Locally known as Taktshang, the “Tiger’s Nest” is one of the most visited hotspot tourist attractions in Bhutan. Precariously clinging at 3120 meters above the sea level on a vertical mountain cliff, Taktshang Monastery is a superb and outstanding sight for foreigners visiting.
The Tiger’s Nest Monastery hangs on a cliff and stands above an enchanting forest of blue pines and rhododendrons. As this beautiful and very exceptional monastery is a sheer climb the hill (900 meters), a pony can be arranged for the ride up, but only until the cafeteria. From then on, it is another steep walk and some narrow stairs towards the monastery itself. The trail crosses a chapel of butter lamps and descends to a waterfall by the Snow Lion Cave. The view of the Paro valley from here on is breathtaking, and the atmosphere very holy, a place where every Bhutanese will want to come at least once in his/her life. The place where Guru Rinpoche brought Buddhism into Bhutan, arriving on the back of a tigress.
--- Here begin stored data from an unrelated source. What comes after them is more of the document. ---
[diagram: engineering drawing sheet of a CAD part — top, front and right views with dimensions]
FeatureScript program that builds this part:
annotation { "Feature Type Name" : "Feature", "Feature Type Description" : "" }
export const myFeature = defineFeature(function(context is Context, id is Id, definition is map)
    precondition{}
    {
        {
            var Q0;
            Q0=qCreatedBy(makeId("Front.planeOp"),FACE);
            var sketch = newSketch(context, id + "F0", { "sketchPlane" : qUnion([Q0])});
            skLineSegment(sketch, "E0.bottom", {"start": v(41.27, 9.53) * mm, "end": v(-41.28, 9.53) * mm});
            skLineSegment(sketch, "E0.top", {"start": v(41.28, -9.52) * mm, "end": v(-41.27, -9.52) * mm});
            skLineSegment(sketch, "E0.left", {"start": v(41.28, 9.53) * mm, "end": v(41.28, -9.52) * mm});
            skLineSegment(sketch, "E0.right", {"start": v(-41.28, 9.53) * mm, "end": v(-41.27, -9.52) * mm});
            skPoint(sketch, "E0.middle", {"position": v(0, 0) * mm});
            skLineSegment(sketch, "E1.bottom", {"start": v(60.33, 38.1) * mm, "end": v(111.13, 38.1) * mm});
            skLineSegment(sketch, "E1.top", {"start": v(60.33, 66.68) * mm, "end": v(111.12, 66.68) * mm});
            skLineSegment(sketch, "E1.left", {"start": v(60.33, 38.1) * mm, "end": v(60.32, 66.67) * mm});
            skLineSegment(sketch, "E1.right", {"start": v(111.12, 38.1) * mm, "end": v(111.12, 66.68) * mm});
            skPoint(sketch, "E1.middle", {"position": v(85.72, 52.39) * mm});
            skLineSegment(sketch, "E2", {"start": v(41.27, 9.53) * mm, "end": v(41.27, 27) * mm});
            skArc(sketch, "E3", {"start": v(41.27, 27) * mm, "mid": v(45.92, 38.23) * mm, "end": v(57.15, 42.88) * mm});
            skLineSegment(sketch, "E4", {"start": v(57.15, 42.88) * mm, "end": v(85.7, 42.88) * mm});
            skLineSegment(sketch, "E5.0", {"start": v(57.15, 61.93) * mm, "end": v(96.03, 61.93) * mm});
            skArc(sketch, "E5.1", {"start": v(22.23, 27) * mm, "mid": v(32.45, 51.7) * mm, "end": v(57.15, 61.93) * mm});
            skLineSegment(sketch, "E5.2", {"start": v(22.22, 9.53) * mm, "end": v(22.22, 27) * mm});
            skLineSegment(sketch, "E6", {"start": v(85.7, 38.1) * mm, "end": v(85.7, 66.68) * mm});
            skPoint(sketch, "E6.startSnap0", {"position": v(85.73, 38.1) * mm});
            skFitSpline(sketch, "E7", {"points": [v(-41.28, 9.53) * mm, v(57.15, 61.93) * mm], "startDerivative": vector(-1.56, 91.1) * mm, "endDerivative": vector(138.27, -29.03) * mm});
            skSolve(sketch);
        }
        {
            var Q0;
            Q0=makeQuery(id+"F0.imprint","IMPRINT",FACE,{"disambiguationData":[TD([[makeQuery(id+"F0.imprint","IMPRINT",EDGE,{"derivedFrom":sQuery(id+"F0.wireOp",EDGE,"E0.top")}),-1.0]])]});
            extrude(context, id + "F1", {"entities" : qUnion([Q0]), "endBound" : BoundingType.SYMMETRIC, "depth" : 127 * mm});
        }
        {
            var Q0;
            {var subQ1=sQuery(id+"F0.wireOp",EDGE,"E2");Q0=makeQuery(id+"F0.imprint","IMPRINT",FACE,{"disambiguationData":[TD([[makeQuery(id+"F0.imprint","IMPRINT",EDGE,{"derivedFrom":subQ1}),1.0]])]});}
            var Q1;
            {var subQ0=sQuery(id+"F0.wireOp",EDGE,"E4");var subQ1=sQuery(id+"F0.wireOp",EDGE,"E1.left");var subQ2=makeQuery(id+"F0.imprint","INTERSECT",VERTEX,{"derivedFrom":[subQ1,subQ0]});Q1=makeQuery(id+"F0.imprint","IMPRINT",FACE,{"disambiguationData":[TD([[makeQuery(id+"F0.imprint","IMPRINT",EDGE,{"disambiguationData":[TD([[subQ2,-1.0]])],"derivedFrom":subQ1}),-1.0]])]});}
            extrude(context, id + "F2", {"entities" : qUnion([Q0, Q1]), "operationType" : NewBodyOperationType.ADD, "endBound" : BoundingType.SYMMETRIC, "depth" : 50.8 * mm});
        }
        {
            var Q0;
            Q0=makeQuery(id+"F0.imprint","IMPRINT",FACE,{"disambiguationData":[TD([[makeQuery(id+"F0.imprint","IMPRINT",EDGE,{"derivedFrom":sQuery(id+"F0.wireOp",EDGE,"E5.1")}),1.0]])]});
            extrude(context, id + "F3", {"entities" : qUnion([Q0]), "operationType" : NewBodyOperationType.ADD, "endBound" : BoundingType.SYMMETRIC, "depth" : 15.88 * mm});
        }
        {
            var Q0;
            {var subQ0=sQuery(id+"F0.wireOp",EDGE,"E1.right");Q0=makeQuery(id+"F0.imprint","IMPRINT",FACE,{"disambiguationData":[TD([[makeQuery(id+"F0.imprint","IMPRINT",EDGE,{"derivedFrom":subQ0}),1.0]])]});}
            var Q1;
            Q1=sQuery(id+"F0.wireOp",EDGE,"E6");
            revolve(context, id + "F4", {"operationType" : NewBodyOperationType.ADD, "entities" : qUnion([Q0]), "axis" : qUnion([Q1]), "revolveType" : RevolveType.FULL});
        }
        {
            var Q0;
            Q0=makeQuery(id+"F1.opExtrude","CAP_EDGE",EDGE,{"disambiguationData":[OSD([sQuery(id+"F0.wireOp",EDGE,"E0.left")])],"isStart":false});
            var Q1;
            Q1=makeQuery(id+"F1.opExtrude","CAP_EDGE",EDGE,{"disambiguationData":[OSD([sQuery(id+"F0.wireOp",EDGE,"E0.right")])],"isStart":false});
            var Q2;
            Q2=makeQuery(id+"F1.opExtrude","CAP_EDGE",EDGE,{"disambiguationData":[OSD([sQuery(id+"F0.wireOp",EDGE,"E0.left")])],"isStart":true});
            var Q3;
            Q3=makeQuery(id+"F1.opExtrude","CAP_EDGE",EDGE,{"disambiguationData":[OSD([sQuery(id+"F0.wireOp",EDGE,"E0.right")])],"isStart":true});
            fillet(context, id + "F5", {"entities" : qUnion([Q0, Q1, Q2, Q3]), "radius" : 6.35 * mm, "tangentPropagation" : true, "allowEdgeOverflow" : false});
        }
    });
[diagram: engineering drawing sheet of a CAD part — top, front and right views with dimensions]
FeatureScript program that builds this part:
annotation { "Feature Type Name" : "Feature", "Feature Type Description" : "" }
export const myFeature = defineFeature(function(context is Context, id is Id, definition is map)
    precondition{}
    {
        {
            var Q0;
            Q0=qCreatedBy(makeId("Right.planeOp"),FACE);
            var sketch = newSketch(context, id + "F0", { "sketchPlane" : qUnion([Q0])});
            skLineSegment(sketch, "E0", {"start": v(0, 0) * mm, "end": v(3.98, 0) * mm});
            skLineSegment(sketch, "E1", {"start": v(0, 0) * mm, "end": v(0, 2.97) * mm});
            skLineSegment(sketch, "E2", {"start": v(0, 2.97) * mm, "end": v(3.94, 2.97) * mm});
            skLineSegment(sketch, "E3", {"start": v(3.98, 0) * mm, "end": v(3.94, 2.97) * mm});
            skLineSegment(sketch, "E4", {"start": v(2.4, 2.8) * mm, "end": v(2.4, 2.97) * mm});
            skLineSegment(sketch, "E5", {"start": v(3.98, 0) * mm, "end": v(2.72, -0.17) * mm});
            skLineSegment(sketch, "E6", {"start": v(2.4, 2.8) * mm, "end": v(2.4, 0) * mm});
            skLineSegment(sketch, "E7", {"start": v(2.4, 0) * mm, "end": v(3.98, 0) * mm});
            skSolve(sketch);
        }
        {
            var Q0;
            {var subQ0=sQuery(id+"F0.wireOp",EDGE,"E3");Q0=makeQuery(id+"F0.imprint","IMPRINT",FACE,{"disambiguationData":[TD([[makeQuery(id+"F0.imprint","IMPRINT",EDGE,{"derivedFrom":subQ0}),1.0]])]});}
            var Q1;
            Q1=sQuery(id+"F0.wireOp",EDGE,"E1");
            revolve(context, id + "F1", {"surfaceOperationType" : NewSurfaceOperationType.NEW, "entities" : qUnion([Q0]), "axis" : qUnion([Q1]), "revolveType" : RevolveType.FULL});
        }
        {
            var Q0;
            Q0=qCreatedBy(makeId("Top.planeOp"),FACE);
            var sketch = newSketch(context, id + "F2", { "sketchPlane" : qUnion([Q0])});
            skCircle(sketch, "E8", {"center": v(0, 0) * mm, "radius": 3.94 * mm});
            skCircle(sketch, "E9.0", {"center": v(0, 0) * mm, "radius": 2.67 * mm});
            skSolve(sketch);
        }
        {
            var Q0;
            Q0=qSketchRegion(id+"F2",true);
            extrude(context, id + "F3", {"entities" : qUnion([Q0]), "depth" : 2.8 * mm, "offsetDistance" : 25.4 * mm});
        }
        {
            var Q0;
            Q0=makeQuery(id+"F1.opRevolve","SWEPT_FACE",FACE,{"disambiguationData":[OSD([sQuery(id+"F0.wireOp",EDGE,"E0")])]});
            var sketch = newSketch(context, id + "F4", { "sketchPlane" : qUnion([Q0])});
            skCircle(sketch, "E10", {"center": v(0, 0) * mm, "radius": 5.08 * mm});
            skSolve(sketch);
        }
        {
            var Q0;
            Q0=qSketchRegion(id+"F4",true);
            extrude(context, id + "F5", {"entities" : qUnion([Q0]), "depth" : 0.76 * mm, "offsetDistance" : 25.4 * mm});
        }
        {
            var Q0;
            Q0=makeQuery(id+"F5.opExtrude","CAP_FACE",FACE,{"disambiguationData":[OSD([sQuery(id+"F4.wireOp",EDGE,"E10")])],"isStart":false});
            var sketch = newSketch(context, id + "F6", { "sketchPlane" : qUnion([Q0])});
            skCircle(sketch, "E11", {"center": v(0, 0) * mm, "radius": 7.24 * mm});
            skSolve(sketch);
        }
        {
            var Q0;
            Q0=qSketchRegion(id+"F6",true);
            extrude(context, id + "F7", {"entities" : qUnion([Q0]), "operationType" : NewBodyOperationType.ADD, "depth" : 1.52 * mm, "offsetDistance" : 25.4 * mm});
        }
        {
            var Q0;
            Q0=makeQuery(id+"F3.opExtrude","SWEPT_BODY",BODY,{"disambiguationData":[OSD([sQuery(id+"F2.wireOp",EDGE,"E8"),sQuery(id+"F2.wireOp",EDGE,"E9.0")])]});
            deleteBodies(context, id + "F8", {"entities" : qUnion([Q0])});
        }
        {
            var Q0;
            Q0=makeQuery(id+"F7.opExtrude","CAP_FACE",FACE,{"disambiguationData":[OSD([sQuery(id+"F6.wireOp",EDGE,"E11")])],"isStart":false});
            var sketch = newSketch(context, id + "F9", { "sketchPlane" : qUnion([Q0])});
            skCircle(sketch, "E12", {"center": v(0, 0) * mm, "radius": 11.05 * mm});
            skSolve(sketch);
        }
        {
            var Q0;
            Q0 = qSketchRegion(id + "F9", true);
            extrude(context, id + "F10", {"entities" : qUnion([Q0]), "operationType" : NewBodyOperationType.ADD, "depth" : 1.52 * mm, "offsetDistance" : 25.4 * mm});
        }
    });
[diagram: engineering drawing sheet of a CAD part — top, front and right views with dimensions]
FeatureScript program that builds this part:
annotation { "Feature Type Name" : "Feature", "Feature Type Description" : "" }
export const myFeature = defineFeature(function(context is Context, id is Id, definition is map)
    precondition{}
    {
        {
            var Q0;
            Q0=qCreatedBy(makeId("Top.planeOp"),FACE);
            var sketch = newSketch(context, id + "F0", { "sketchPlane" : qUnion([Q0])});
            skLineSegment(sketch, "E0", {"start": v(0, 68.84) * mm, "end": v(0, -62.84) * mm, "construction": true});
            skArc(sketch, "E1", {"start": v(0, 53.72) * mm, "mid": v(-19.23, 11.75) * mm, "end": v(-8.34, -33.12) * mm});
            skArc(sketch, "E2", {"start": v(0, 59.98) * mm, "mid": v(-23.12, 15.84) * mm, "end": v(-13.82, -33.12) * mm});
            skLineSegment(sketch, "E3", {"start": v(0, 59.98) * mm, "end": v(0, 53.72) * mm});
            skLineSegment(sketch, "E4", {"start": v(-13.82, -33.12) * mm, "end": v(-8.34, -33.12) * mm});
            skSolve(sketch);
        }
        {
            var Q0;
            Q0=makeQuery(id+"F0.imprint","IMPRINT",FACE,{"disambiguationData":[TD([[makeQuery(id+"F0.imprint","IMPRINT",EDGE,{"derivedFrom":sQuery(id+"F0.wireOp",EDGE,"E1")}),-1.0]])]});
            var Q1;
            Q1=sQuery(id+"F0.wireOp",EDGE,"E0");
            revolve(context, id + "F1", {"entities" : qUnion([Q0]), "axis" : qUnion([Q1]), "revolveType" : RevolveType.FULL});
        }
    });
The temple is in the sacred rock, which was believed to have been blessed by Guru Rinpoche in the 8th century. Legend has it that Guru Rinpoche flew to this site on a tigress’ back to subdue a local demon. Thereafter, he meditated here for three months. Visiting Tiger’s Nest temple will be rewarded with a breathtaking view and ones in a lifetime memory.
Taktshang and several temples in the area were burnt down in 1951 by fire accident but much of them remained intact and most of the relics were saved. Soon after, the, Taktshang was rebuilt by population of Tsento village. Again in April of 1998, a major fire destroyed the main structure of the building and its contents (some believe it to be arson). Reconstruction began in 2000 and was completed and consecrated after extensive efforts and financial support of Governments as well as donors.
According to the legend, the cave was named Taktshang, after Guru Rinpoche is said to flown here from Kurtoe Singye Dzong in eastern Bhutan on the back of a tigress. Guru Rinpoche then manifested into a wrathful form known as Guru Dorji Drolo to subdue the demons. The monastery is one of the main among thirteen Taktshangs, predicted to be built in the Buddhist world. The cliff on which Taktshang stands is also supposed to resemble a ritual dagger known as Phurpa. Next to Taktshang is a waterfall known as Shelkar Zar. This is believed to be the Drupchu (holy water) of one hundred thousand dakinis. Beside the water fall is the main seat of Guru Rinpoche on a rock where he preached to his consort Khando Yeshey Tshogyal. As a blessing, he gave his crystal rosaries to Khando Yeshey Tshogyal and thereafter the area came to be known as Shelkar Zar. On the left side of Shelkar Zar is a small meditation cave in which Khando Yeshey Tshogyal and Guru Rinpoche meditated. The stone seems to resembles a lion’s face and therefore the cave is known as Sengye Phug.